• INSTRUCTIONS FOR THE TASK
Reproduce every line from the one containing "that whole night." down to the one containing "and the simyog?", keeping both of those lines, with no changes.

• EXCERPTED DATA

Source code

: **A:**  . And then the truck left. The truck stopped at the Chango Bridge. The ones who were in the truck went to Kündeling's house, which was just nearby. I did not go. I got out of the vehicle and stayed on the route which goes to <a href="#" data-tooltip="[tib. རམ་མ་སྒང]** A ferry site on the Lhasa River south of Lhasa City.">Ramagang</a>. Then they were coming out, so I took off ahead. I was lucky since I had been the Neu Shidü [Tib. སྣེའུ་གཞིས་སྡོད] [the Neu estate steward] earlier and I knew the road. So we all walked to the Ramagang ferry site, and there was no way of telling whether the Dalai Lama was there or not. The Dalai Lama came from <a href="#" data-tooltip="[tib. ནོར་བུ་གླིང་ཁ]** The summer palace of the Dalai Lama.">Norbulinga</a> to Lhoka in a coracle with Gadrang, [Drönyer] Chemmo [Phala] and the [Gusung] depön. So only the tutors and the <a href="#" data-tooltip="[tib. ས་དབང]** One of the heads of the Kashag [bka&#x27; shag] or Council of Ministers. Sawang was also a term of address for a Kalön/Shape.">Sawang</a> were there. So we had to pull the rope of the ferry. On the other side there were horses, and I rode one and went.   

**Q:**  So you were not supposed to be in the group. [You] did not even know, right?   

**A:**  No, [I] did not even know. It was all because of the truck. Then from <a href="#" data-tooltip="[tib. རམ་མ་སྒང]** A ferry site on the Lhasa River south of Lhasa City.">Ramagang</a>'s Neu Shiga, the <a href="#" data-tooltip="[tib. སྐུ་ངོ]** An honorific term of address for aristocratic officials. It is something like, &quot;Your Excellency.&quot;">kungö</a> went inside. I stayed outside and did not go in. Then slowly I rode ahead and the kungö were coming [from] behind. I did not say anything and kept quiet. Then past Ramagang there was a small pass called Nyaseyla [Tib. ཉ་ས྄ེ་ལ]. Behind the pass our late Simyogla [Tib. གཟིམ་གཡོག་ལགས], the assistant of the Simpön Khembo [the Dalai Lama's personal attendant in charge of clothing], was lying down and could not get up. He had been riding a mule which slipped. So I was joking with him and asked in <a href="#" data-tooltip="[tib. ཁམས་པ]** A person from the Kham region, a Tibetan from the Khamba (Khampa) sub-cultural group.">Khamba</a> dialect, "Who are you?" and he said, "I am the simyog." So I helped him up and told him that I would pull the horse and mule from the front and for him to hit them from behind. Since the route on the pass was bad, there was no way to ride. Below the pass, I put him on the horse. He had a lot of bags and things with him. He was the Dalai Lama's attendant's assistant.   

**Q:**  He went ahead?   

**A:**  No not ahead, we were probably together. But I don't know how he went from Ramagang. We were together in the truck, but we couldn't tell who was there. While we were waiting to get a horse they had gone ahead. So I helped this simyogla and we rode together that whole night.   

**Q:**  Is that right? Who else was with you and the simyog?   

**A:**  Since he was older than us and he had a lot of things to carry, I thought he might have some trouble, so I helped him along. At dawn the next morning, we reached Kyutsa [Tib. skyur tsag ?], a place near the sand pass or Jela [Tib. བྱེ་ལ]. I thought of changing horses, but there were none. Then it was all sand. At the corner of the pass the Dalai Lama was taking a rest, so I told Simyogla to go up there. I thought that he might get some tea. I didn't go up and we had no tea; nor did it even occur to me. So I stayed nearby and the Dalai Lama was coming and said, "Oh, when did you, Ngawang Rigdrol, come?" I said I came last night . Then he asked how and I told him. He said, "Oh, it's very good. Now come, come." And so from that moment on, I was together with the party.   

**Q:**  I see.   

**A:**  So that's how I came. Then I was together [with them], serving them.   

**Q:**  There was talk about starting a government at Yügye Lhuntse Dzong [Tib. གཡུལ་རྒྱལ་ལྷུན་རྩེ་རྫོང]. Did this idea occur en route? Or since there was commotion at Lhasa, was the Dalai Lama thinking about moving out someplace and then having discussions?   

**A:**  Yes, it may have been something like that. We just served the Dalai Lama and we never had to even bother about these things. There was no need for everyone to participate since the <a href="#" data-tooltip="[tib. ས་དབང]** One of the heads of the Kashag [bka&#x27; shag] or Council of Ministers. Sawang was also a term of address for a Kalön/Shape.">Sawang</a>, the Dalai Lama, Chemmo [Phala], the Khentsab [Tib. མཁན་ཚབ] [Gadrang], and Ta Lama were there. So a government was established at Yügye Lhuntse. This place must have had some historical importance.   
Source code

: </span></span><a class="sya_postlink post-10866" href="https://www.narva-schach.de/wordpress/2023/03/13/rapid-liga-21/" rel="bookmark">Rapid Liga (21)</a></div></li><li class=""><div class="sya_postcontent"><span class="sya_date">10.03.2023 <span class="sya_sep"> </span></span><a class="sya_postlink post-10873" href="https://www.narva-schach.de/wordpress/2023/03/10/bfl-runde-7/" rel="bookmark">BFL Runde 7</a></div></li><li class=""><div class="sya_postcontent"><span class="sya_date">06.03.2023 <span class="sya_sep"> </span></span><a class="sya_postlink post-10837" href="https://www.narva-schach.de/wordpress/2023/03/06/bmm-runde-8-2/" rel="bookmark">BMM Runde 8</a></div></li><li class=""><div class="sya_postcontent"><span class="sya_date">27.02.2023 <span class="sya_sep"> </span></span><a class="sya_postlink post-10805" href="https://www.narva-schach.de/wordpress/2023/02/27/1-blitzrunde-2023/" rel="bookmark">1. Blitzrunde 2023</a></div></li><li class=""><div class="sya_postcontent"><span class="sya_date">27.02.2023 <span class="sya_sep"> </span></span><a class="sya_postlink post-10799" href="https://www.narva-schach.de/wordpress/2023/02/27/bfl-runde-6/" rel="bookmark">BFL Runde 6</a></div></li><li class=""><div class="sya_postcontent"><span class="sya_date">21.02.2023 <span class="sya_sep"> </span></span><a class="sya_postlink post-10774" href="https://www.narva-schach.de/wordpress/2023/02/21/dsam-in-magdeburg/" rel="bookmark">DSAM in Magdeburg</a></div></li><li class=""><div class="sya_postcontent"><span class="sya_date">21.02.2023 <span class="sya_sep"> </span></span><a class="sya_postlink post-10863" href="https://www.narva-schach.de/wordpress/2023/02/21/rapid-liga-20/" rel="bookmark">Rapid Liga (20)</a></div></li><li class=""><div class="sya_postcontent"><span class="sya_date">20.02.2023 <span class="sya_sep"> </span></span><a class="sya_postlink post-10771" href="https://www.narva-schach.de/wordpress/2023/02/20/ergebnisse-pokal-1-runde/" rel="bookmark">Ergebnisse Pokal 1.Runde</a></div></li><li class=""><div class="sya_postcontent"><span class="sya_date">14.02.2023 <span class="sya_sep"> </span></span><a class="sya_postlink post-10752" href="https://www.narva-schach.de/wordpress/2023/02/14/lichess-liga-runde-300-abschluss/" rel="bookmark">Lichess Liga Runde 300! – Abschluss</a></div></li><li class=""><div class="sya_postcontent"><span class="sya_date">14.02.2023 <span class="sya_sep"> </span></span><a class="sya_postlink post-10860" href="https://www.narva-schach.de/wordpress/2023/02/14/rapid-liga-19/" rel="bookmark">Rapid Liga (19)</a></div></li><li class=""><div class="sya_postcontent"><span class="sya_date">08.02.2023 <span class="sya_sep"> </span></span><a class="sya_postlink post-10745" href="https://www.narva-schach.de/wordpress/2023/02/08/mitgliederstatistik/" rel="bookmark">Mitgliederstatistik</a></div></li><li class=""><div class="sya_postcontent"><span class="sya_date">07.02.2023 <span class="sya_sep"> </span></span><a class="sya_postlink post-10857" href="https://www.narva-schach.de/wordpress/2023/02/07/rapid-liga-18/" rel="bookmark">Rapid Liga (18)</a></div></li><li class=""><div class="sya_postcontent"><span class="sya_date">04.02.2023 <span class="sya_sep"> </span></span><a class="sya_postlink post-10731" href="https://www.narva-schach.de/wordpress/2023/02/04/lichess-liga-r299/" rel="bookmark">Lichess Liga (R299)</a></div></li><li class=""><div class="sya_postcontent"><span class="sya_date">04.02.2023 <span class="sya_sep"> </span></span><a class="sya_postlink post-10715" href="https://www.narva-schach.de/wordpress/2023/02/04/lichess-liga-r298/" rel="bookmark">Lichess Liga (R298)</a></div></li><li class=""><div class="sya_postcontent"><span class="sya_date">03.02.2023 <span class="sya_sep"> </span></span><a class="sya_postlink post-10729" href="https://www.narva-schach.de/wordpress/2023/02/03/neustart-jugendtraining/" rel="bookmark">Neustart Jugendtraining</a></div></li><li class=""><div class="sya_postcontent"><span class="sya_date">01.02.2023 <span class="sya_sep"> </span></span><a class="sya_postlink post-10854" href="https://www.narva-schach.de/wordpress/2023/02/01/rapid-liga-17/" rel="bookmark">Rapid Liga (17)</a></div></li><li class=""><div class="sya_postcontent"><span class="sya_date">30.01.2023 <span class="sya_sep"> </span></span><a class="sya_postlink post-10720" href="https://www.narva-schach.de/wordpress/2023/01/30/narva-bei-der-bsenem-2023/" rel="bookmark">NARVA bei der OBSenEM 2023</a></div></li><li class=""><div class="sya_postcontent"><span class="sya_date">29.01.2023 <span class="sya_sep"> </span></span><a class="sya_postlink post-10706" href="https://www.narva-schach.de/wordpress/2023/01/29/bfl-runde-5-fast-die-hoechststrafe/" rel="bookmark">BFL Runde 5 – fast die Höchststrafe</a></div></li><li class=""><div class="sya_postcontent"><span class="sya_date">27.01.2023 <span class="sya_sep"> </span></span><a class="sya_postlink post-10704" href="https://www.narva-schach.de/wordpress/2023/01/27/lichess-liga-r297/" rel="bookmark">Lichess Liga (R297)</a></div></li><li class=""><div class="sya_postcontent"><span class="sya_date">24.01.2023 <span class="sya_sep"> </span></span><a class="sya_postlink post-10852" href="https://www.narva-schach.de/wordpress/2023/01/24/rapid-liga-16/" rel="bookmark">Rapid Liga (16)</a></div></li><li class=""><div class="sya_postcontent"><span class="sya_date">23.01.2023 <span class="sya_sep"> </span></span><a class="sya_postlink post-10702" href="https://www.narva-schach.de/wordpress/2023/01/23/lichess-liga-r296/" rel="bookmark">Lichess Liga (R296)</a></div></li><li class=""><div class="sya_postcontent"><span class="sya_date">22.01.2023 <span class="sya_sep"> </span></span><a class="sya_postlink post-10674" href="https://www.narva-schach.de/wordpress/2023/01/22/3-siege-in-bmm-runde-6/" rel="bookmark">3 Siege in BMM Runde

• OUTPUT OF THE TASK
**A:**  No not ahead, we were probably together. But I don't know how he went from Ramagang. We were together in the truck, but we couldn't tell who was there. While we were waiting to get a horse they had gone ahead. So I helped this simyogla and we rode together that whole night.   

**Q:**  Is that right? Who else was with you and the simyog?   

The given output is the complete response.